Coles has been ramping up its clean energy usage recently, having signed a similar 10-year PPA with Metka EGN in New South Wales (NSW) in August 2019, and taking advantage of a 600 kW solar system atop the grocer’s $43 million state-of-the-art ripening facility in Melbourne. 

The QLD PPA will see Coles purchase 400 GWh of electricity each year from the Western Downs Green Power Hub, set to be Australia’s largest solar farm when completed, and the MacIntyre Wind Farm. 

Coles Chief Sustainability, Property and Export Officer, Thinus Keeve, said that Coles is committed to buying more renewable energy around the country. “Long-term agreements like this are a great example of how we are able to reduce our energy costs, support the community and make a meaningful impact on reducing greenhouse gas emissions,” said Keeve. 

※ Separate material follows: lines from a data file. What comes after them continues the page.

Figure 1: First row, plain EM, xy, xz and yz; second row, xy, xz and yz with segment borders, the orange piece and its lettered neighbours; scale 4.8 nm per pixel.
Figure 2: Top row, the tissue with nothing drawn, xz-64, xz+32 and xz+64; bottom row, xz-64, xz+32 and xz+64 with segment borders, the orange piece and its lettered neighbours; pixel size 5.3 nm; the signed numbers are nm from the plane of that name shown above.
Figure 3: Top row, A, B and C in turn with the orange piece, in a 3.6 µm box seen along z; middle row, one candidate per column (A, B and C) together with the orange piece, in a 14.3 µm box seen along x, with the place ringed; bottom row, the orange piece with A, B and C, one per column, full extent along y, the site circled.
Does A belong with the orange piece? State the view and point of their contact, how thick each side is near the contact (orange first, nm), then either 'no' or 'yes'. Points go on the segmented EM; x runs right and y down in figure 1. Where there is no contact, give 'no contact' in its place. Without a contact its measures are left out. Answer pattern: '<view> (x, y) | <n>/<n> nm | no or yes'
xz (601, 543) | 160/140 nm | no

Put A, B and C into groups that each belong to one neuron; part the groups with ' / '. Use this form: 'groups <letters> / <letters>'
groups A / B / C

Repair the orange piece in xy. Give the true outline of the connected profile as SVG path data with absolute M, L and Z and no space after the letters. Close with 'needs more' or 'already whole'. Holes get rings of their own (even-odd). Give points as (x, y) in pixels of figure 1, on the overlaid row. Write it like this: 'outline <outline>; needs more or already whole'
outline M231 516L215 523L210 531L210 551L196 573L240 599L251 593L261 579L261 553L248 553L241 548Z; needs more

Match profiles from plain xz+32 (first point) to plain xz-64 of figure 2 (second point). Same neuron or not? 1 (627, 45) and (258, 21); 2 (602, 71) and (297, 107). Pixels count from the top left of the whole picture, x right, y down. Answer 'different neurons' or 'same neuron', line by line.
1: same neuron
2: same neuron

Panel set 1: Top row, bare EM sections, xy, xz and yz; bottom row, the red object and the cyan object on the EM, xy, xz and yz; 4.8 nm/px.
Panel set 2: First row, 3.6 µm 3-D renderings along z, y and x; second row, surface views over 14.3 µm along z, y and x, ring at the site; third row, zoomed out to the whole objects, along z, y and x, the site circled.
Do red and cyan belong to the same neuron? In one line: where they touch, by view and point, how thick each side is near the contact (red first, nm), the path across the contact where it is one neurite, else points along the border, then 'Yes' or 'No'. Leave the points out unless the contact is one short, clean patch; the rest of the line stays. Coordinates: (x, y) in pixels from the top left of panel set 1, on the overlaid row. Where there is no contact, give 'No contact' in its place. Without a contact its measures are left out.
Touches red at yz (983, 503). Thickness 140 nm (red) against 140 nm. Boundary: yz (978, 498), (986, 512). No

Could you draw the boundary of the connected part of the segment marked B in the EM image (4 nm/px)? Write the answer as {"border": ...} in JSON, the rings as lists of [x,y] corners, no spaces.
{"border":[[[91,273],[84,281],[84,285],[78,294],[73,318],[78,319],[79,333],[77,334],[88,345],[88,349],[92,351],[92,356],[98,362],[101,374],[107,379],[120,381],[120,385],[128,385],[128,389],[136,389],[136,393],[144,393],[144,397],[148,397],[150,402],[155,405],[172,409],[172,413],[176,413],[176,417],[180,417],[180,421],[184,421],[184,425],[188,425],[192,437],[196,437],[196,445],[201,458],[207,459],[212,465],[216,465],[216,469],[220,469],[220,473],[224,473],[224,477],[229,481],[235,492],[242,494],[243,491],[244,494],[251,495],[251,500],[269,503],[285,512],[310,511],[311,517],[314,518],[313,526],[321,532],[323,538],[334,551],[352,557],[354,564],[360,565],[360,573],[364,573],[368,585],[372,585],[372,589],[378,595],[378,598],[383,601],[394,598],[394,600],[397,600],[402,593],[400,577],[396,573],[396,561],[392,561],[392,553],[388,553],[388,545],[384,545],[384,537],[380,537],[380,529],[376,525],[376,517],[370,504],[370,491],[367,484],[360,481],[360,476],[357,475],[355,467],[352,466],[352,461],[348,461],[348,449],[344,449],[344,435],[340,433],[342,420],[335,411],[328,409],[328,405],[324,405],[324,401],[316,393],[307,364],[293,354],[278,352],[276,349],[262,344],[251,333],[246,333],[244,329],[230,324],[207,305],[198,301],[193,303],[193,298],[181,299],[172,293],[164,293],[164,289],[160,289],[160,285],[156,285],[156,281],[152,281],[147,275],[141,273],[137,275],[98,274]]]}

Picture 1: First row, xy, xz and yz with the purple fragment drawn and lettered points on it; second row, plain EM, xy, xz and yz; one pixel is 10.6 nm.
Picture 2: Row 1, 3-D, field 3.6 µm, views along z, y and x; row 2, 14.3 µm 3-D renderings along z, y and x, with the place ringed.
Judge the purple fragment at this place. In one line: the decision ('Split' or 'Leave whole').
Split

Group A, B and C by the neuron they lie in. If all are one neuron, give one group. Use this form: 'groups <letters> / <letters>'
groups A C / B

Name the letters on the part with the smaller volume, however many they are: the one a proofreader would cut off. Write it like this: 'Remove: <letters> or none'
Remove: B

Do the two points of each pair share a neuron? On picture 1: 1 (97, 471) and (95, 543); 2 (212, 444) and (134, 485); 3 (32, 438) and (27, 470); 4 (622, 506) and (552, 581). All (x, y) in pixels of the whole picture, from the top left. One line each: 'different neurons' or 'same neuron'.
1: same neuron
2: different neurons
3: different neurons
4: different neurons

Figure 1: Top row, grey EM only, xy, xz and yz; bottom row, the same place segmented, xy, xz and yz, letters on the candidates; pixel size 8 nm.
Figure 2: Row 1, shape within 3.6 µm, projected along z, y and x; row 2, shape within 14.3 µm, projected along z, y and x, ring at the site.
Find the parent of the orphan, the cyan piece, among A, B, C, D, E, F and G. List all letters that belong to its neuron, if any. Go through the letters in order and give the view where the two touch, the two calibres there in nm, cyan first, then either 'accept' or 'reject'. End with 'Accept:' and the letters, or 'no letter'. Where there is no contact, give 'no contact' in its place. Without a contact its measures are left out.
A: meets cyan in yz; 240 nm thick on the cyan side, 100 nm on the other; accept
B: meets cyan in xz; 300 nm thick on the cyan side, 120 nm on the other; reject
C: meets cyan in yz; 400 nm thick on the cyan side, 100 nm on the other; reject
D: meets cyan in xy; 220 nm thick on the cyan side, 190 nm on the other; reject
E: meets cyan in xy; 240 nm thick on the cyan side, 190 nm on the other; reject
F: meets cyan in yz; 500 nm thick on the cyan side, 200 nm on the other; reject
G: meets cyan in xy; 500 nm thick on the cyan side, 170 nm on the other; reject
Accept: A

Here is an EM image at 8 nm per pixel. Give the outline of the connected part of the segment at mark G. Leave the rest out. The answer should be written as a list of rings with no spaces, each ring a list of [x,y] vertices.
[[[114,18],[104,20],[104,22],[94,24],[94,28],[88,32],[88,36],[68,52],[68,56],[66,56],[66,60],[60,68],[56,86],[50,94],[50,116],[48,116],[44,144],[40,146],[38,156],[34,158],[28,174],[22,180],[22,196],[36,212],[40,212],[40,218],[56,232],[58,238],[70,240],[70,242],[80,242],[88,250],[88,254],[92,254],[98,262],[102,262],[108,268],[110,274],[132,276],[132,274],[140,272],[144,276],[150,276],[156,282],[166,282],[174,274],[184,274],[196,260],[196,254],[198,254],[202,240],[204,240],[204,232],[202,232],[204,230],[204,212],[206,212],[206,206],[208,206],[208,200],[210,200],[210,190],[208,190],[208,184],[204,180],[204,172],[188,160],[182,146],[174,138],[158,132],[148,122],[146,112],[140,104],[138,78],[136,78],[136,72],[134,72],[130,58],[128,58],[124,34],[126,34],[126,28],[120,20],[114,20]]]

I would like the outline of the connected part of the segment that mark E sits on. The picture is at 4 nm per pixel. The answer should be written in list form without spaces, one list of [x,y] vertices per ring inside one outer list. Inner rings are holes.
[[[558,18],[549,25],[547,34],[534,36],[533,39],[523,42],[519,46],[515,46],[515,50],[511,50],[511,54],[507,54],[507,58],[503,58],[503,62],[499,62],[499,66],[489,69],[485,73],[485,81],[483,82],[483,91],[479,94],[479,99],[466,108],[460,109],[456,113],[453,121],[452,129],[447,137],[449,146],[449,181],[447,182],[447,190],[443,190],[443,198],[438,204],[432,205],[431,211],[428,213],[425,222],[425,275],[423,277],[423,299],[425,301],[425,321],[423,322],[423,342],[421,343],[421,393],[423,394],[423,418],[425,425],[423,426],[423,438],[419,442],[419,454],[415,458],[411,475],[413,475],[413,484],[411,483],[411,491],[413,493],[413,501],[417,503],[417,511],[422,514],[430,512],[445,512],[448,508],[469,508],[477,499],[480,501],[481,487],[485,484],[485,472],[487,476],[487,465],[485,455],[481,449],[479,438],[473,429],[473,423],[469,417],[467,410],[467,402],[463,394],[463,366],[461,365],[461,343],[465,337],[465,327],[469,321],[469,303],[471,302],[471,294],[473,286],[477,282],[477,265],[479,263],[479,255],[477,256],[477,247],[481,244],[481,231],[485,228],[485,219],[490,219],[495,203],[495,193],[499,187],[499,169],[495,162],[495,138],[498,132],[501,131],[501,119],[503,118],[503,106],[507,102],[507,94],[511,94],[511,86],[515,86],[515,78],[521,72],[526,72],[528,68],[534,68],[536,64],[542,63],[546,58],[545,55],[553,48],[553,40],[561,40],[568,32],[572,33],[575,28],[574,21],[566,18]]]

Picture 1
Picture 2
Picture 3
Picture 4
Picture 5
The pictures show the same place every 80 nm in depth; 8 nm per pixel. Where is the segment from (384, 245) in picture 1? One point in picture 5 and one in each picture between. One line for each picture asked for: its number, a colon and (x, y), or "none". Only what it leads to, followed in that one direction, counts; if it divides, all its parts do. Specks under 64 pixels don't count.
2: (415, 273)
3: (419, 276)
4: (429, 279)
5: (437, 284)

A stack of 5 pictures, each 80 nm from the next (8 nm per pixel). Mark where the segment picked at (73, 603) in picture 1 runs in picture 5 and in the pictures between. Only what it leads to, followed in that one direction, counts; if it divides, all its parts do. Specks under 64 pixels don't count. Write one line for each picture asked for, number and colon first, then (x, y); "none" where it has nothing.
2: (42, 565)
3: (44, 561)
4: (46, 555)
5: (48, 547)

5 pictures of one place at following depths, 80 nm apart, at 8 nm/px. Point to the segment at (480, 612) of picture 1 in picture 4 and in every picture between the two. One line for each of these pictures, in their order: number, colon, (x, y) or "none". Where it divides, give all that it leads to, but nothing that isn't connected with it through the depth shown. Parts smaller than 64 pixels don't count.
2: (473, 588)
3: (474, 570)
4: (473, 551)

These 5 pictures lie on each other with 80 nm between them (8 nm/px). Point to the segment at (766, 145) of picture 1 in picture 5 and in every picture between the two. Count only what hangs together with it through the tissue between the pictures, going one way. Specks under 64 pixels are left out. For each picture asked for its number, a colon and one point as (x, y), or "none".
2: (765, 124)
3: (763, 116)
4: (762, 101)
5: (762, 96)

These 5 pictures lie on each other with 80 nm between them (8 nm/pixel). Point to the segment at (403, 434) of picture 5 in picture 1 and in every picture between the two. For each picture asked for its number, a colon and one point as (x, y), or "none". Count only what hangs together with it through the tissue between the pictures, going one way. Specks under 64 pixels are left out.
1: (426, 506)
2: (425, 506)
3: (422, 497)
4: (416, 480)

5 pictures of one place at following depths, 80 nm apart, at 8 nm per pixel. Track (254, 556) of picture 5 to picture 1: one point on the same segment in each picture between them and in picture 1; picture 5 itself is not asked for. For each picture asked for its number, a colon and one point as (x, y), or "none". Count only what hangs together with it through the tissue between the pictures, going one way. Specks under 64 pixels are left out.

Keeve went on to stress the importance of agreements like that with CleanCo and Metka EGN as renewable energy developers need the certainty of investment from the private sector, after all, they’re certainly not getting it from the federal government. 

CleanCo CEO Dr Maia Schweizer said that providing competitively-priced clean energy to Coles allows CleanCo to create growth and jobs in south-west Queensland associated with its 2025 goal of 1,000 MW of new renewable energy generation. 

Supermarket Wars Renewed 

In the early 1930s, when the world should’ve been focused on the rise of fascism in Europe, Australia was at war with a mob of emus – a war it lost. In more recent decades, Australia has been embroiled in what has been called “The Supermarket Wars,” a bitter but largely nonviolent scuffle that could often see the average punter score a bargain on 2L milk, and the average dairy farmer a coronary. 

In recent times the wars have resumed, but thankfully this time nobody is losing out. That’s because the war is in fact a race, and the race is to the betterment of us all. As the economic rationality of green energy investment becomes glaringly obvious to everyone in Australia except the Morrison Government, the nation’s supermarkets are taking their tussle from the aisles to the arrays. 

Coles’ renewable investments have been treated above, but it should also be said that Woolworths became the world’s first retailer to issue green bonds back in April 2020, and Epho Commercial Solar even went so far as to call in a helicopter to ensure 12 separate rooftops at Woolworths’ massive Norwest Support Office in Bella Vista were all generating solar energy. 

Not to be outdone, Aldi Australia, became the first Australian supermarket to commit to 100% renewable electricity by the end of 2021 when it set that goal last month

Such is this fracas for renewable supremacy that none of us should have any qualms about channeling our schoolyard selves: “Fight! Fight! Fight!”